Construction is expected to start before the end of the year, and the greenway is expected to take about 12 months to complete. The project runs along Toby Creek.

This section of greenway will link many neighborhoods in the university area to the UNCC campus, allowing many students, faculty, and staff to walk or ride bikes to the university. The greenway will also link to schools, parks, apartments, retail shopping, and neighborhoods. Neighborhoods which adjoin this greenway system include: Fairlea, Wellington, Winchester, Mallard Ridge, Radbourne, Colvard Park, Mallard Trace, Brookstone, and the University Research Park.

Toby Creek Greenway will start at Mallard Creek Greenway near North Tryon Street, run though the western part of the university campus and on to NC Highway 49 near Harris Blvd. A spur trail will also connect to University Place and the Shoppes at University. Toby Creek Greenway will also provide a future connection to the planned rail transit station along the Blue Line Extension of Charlotte Area Transit System (CATS).
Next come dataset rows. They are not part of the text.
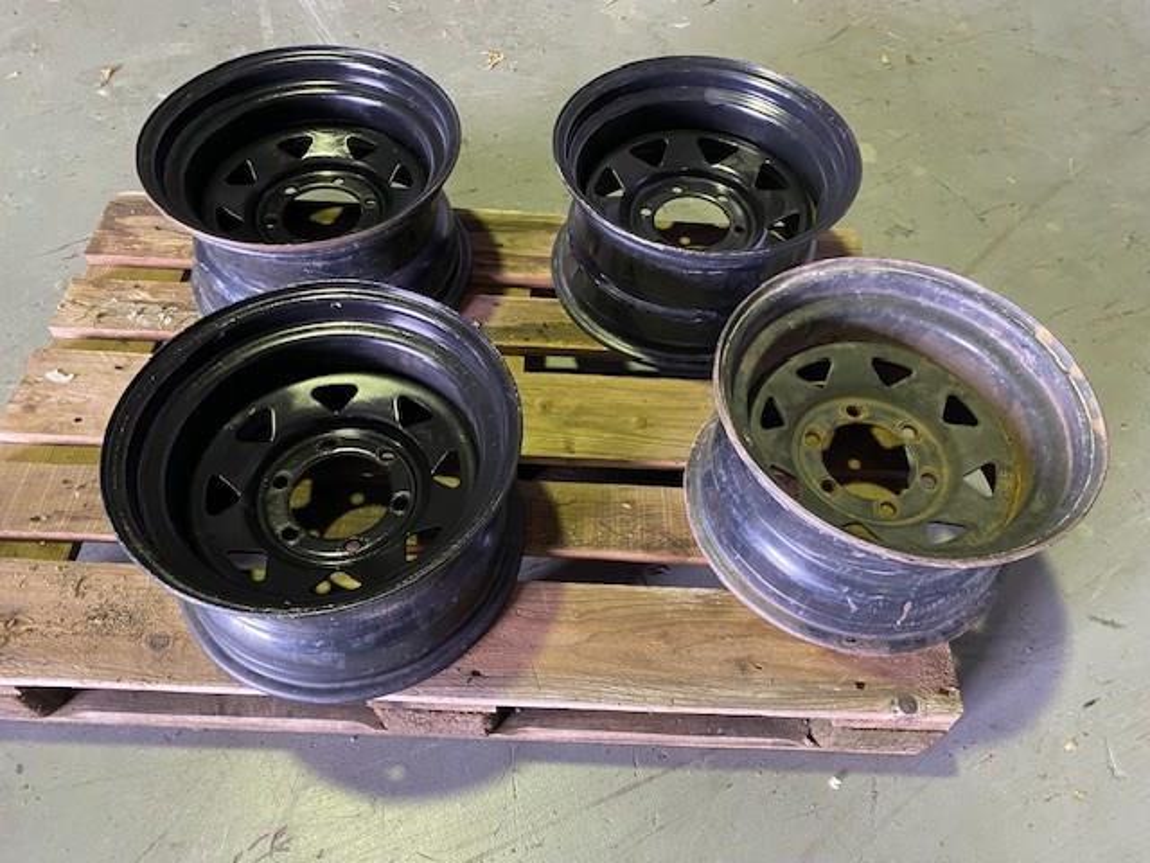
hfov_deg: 67.3
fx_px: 864
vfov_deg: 53.1
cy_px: 432
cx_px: 575
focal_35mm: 26
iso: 500
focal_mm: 4.25
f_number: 1.8
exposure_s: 1/50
The American Recovery and Reinvestment Act was signed into law on February 17, 2009. This stimulus funding was obtained through the Mecklenburg Union County Metropolitan Planning Organization (MUMPO) through a competitive ranking process. Toby Creek Greenway was MUMPO’s highest ranked pedestrian/bicycle project

Toby Creek greenway was originally slated for funding with 2004 Park and Recreation bonds, but the County was unable to issue them because of its “debt diet.”